Istri dan Putri Joe Biden Akan Dikenakan Sanksi oleh Rusia

Presiden AS Joe Biden, dan istri Jill Biden.
Presiden AS Joe Biden, dan istri Jill Biden.
Sumber :
  • AP Photo/Marcio Jose Sanchez.

VIVA – Istri dan putri Presiden Amerika Serikat (AS) Joe Biden adalah tokoh AS terkemuka terbaru yang masuk daftar hitam Rusia, sebagai pembalasan atas sanksi Washington terhadap Moskow. Di bagian atas daftar sanksi Kementerian Luar Negeri Rusia yang diumumkan pada Selasa 28 Juni 2022, ibu negara Jill Biden dan putrinya Ashley Biden akan terkena sanksi dari Rusia.

Selain itu, dalam daftar 25 sanksi keras dari Rusia ada senator Republik Mitch McConnell (R-KY), Susan Collins (R-ME), Chuck Grassley (R-IA) dan Ben Sasse (R-NE) yang masuk ke dalam daftar hitam Moskow.

“Senator Demokrat Kirsten Gillibrand (D-NY) dan Martin Heinrich (D-NM) juga ada dalam daftar yang dibuat sebagai tanggapan atas sanksi AS yang terus meluas terhadap tokoh politik dan publik Rusia,” kata pejabat Rusia, dikutip dari Newsweek, Rabu 29 Juni 2022.

Mereka yang ada dalam daftar sanksi Rusia,  dilarang memasuki negara itu tanpa batas waktu yang ditentukan. Sanksi tersebut juga menyeret sosiolog dan sejarawan yang menurut Moskow bertanggung jawab atas kebijakan Russophobia (phobia Russia/anti-Rusia).

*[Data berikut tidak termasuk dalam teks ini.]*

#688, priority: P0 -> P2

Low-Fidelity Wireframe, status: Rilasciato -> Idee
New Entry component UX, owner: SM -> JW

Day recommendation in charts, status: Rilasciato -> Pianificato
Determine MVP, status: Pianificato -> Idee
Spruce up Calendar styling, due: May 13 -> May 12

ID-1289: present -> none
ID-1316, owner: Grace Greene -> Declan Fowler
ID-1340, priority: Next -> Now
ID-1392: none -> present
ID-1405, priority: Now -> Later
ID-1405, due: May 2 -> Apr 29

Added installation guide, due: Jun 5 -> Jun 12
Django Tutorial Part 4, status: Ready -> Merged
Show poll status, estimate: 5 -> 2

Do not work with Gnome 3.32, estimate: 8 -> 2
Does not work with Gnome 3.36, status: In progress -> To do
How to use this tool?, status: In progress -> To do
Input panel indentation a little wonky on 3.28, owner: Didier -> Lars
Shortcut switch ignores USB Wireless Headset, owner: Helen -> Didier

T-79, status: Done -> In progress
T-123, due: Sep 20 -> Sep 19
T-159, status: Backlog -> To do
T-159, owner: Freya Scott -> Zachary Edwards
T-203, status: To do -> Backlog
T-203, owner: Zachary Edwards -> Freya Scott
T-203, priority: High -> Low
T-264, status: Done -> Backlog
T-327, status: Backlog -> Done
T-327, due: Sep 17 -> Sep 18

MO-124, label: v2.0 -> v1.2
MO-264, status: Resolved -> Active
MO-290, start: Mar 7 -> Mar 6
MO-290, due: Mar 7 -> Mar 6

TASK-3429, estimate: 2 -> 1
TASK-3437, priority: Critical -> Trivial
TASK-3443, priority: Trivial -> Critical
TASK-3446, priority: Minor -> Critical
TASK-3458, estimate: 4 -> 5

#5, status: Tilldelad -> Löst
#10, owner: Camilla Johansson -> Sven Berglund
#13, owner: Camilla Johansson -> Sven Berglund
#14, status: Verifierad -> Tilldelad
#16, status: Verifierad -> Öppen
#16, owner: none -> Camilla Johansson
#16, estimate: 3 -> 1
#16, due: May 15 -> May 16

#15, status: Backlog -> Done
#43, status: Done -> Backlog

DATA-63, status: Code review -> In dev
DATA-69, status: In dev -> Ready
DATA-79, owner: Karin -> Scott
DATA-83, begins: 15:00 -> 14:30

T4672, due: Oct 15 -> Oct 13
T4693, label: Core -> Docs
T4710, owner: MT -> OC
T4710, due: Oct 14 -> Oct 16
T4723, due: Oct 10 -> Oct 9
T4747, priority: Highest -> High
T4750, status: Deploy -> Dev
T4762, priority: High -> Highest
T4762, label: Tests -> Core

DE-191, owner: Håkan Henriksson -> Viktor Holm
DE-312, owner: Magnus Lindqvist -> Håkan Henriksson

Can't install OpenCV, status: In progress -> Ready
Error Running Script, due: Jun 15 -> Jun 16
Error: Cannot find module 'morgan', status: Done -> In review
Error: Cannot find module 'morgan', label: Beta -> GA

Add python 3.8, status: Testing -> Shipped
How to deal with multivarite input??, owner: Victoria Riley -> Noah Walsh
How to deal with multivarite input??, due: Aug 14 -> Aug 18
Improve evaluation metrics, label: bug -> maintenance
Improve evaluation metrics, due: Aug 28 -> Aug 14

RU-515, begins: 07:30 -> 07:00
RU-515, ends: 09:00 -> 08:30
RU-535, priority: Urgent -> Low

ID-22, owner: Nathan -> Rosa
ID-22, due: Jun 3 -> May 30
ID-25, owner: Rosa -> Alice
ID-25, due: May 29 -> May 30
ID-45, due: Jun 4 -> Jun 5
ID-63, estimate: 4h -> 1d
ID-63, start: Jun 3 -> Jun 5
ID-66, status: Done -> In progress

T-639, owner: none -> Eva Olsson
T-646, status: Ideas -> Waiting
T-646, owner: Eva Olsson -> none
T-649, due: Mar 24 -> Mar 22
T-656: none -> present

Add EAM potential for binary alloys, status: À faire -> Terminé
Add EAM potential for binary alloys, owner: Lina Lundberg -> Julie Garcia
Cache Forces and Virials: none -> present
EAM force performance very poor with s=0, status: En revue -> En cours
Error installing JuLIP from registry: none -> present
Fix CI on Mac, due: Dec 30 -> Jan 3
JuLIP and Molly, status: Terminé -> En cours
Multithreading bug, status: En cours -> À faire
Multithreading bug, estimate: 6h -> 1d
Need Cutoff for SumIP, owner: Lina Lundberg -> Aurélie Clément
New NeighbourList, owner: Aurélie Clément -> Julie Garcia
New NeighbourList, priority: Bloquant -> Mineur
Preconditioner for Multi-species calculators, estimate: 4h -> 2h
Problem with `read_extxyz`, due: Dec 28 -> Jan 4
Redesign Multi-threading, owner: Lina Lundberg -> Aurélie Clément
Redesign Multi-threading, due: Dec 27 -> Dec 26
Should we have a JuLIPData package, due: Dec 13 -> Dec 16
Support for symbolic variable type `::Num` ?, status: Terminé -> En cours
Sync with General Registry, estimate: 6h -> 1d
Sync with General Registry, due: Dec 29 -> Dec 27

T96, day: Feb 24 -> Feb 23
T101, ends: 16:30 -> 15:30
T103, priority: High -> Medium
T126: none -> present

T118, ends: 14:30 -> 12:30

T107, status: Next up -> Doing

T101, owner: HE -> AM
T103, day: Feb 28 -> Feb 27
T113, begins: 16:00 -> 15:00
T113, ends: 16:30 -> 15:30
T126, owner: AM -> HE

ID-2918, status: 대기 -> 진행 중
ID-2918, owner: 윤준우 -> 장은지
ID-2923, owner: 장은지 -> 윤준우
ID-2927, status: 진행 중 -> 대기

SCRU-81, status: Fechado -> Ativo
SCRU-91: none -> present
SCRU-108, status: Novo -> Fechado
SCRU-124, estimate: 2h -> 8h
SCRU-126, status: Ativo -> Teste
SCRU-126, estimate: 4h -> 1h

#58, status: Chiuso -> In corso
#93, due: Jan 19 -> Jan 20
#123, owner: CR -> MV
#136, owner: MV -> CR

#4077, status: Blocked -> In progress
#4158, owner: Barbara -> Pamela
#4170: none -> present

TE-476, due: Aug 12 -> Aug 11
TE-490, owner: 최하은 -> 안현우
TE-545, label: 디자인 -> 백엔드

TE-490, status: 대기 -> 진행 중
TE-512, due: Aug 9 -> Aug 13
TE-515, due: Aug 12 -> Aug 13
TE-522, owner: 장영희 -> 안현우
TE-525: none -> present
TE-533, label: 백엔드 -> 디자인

Daftar sanksi tersebut termasuk profesor Universitas Stanford, Francis Fukuyama, yang terkenal dengan bukunya "The End of History and the Last Man", Kathryn Stoner, direktur pelaksana Morgan Stanley, Jacob Nell, dan tokoh-tokoh akademisi lainnya.

Kementerian Luar Negeri Rusia mengatakan daftar itu bertujuan untuk menargetkan mereka yang terlibat dalam kelompok McFaul-Yermak, yang menurut Moskow berada di balik pembatasan anti-Rusia.

Kelompok McFaul-Yermak mengacu pada rekomendasi sanksi terhadap Rusia yang diajukan oleh mantan duta besar AS untuk Moskow, Michael McFaul, dan kepala kantor kepresidenan Ukraina, Andriy Yermak.